Noah Smith asks an interesting question and offers the non-economist answer:

“Now, maybe this was just an expression of good old American anti-intellectualism, like Insane Clown Posse’s views on magnetism, or the Republican party’s denial of evolution. But Bob Hall, who was a discussant on the paper (and who I’ve heard referred to as “the greatest working macroeconomist”) had a different interpretation. “The average American,” Hall memorably declared, “thinks of economists as masters of an alien religion, with teachings no more relevant than Buddhism.” Non-economists, he said, see economists not as empirical scientists, but as deductivist Aristotelian philosophers, sitting around and thinking of how economies ought to work while totally ignoring the evidence of how they really do work.”

Being a non-economist, I have to side with the non-economists.  To me, this problem is rather simple.  Economists tend to dabble too much in ideology and not enough in reality.   I’ve described this as a problem resulting from the lack of a Da Vinci methodology.  In other words, there is too much confirmation bias occurring in economics where economists create solutions extending from a preferred ideology as opposed to a solid understanding of our surroundings.  That’s putting the cart before the horse.

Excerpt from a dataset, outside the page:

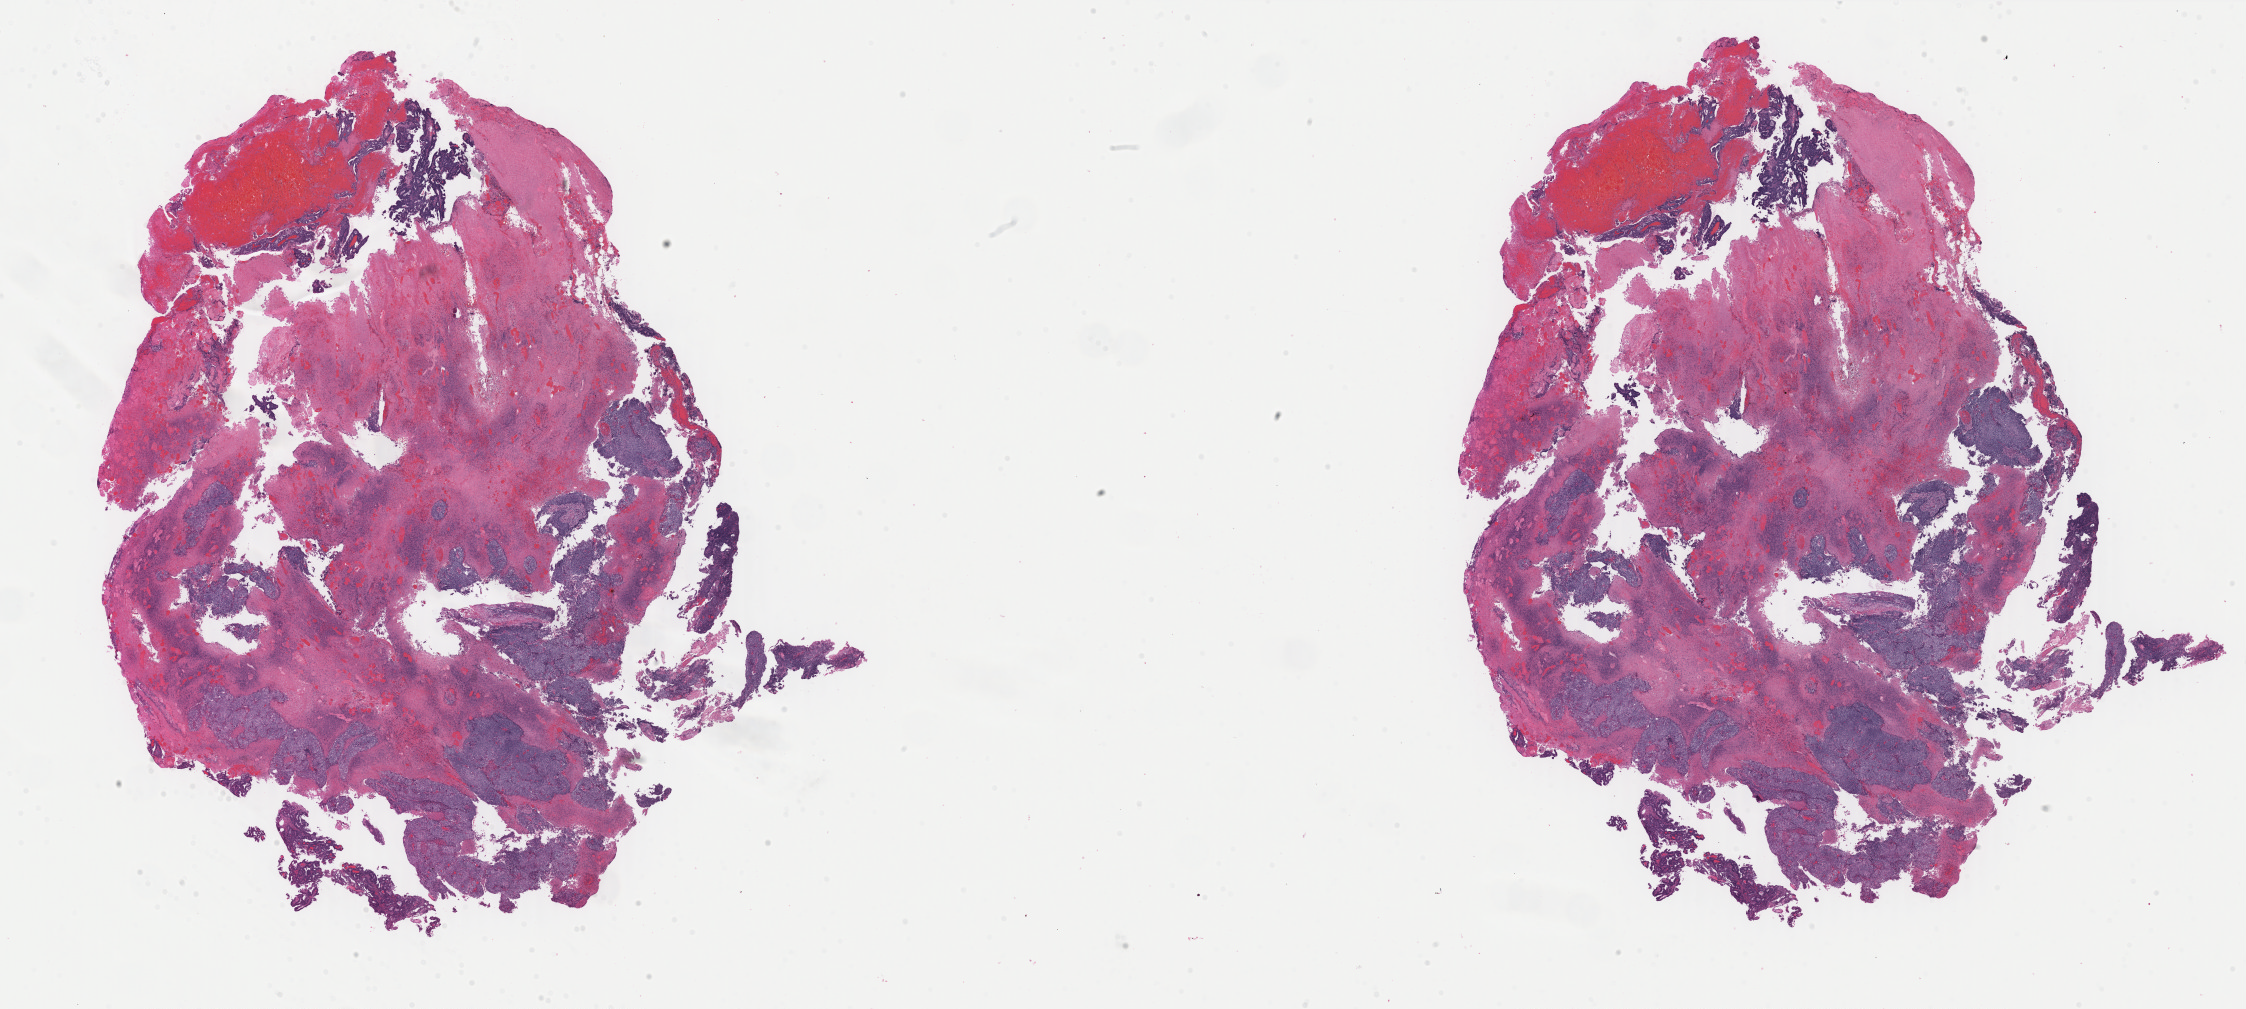
Whole-slide histology image, Hematoxylin and eosin (H&E) stained, low-resolution overview of the scanned area, about 35.5 x 16.0 mm (slide scanned at 40x); formalin-fixed paraffin-embedded (FFPE) diagnostic section; primary tumour sample from the uterus. Female patient; age at initial diagnosis 63 years. Histologic grade: G3 (poorly differentiated).
• FIGO stage: IA
• pathologic diagnosis: Endometrioid adenocarcinoma, NOS (endometrium)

I hate to pick on the Market Monetarists, but just look at what they do.  They essentially design an entire school of thought around a policy idea and have conformed their world view around it.  Nevermind if it conflicts with the way modern banking works or if the actual implementation of such an NGDP Targeting policy would run into real-world problems.  They fit that square peg in a round hole regardless of how small that round hole is.

Of course, market monetarists aren’t the only ones.  Austrian economists will find almost any way in the world to prove that the world works better when government is not involved in the economy.  Keynesians will find any way to prove that countercyclical policy is always the best solution to problems.  The list goes on.  It all wreaks of ideology.

MR is far from perfect.  Hell, I don’t even get involved in policy ideas directly via MR so you could say that MR just totally ignores policy and actually fixing the problems.  That’s a huge problem.  I know that.  But I think the world’s understanding of money, economics and finance is so poor that it would be irrational to start telling the world that we need a new arm when most of us don’t even realize that we have arms.